Segment Start: Data for review
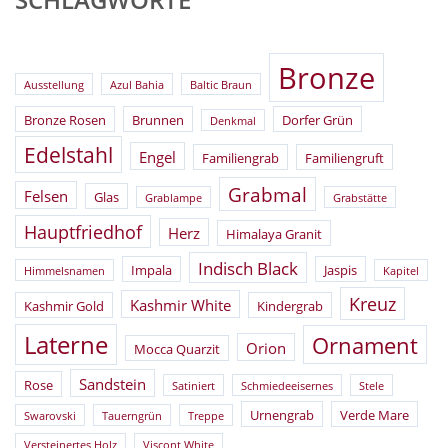
Bronze
Ausstellung
Azul Bahia
Baltic Braun
Bronze Rosen
Brunnen
Dorfer Grün
Denkmal
Edelstahl
Engel
Familiengrab
Familiengruft
Grabmal
Felsen
Glas
Grablampe
Grabstätte
Hauptfriedhof
Herz
Himalaya Granit
Indisch Black
Impala
Jaspis
Himmelsnamen
Kapitel
Kreuz
Kashmir White
Kashmir Gold
Kindergrab
Laterne
Ornament
Orion
Mocca Quarzit
Sandstein
Rose
Satiniert
Schmiedeeisernes
Stele
Urnengrab
Verde Mare
Swarovski
Tauerngrün
Treppe
Versteinertes Holz
Viscont White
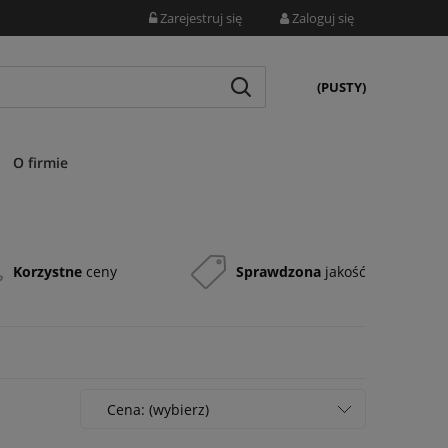
Zarejestruj się
Zaloguj się
(PUSTY)
O firmie
Korzystne
ceny
Sprawdzona
jakość
Cena: (wybierz)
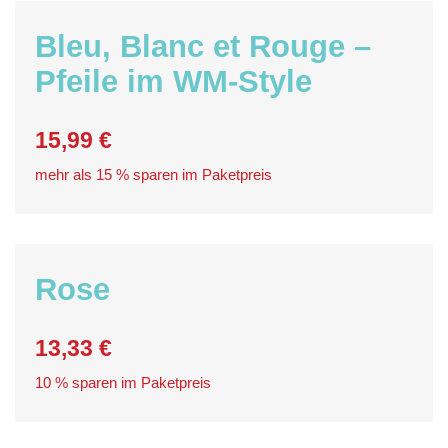
Bleu, Blanc et Rouge –
Pfeile im WM-Style
15,99 €
mehr als 15 % sparen im Paketpreis
Rose
13,33 €
10 % sparen im Paketpreis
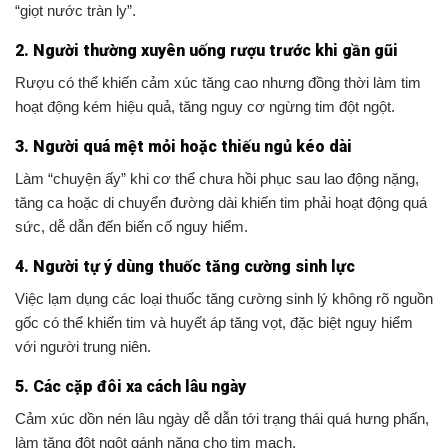
“giọt nước tràn ly”.
2. Người thường xuyên uống rượu trước khi gần gũi
Rượu có thể khiến cảm xúc tăng cao nhưng đồng thời làm tim
hoạt động kém hiệu quả, tăng nguy cơ ngừng tim đột ngột.
3. Người quá mệt mỏi hoặc thiếu ngủ kéo dài
Làm “chuyện ấy” khi cơ thể chưa hồi phục sau lao động nặng,
tăng ca hoặc di chuyển đường dài khiến tim phải hoạt động quá
sức, dễ dẫn đến biến cố nguy hiểm.
4. Người tự ý dùng thuốc tăng cường sinh lực
Việc lạm dụng các loại thuốc tăng cường sinh lý không rõ nguồn
gốc có thể khiến tim và huyết áp tăng vọt, đặc biệt nguy hiểm
với người trung niên.
5. Các cặp đôi xa cách lâu ngày
Cảm xúc dồn nén lâu ngày dễ dẫn tới trạng thái quá hưng phấn,
làm tăng đột ngột gánh nặng cho tim mạch.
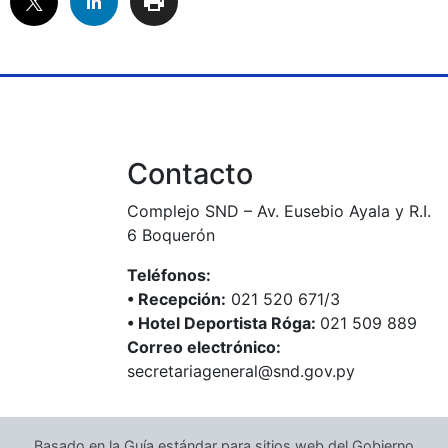
Contacto
Complejo SND – Av. Eusebio Ayala y R.I.
6 Boquerón
Teléfonos:
•⁠ ⁠Recepción:
021 520 671/3
•⁠ ⁠Hotel Deportista Róga:
021 509 889
Correo electrónico:
secretariageneral@snd.gov.py
Basado en la Guía estándar para sitios web del Gobierno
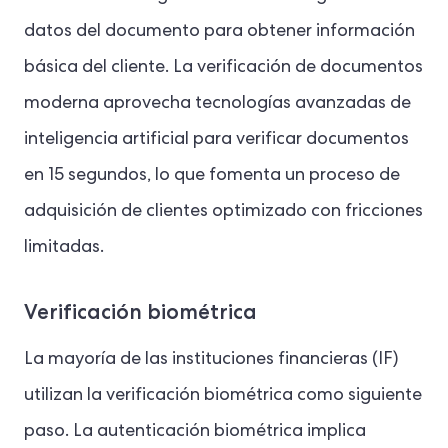
datos del documento para obtener información
básica del cliente. La verificación de documentos
moderna aprovecha tecnologías avanzadas de
inteligencia artificial para verificar documentos
en 15 segundos, lo que fomenta un proceso de
adquisición de clientes optimizado con fricciones
limitadas.
Verificación biométrica
La mayoría de las instituciones financieras (IF)
utilizan la verificación biométrica como siguiente
paso. La autenticación biométrica implica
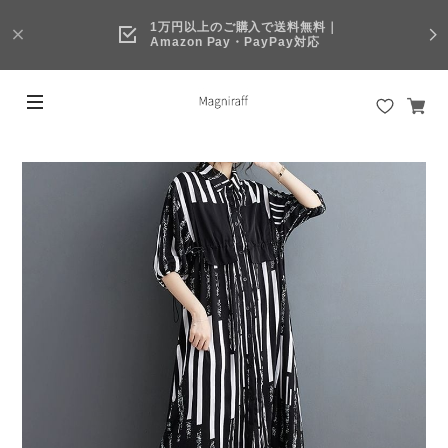
1万円以上のご購入で送料無料｜
Amazon Pay・PayPay対応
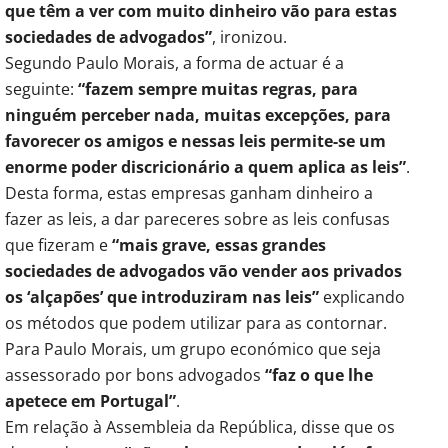
que têm a ver com muito dinheiro vão para estas
sociedades de advogados”
, ironizou.
Segundo Paulo Morais, a forma de actuar é a
seguinte:
“fazem sempre muitas regras, para
ninguém perceber nada, muitas excepções, para
favorecer os amigos e nessas leis permite-se um
enorme poder discricionário a quem aplica as leis”
.
Desta forma, estas empresas ganham dinheiro a
fazer as leis, a dar pareceres sobre as leis confusas
que fizeram e
“mais grave, essas grandes
sociedades de advogados vão vender aos privados
os ‘alçapões’ que introduziram nas leis”
explicando
os métodos que podem utilizar para as contornar.
Para Paulo Morais, um grupo económico que seja
assessorado por bons advogados
“faz o que lhe
apetece em Portugal”
.
Em relação à Assembleia da República, disse que os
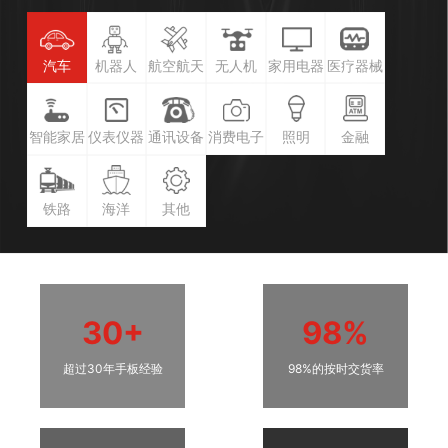
汽车
机器人
航空航天
无人机
家用电器
医疗器械
智能家居
仪表仪器
通讯设备
消费电子
照明
金融
铁路
海洋
其他
30+
98%
超过30年手板经验
98%的按时交货率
Segment End: Data for review
What the task asks: Where a line in the records above contains the word "ngột", copy that line.

The answer:
hoạt động kém hiệu quả, tăng nguy cơ ngừng tim đột ngột.
làm tăng đột ngột gánh nặng cho tim mạch.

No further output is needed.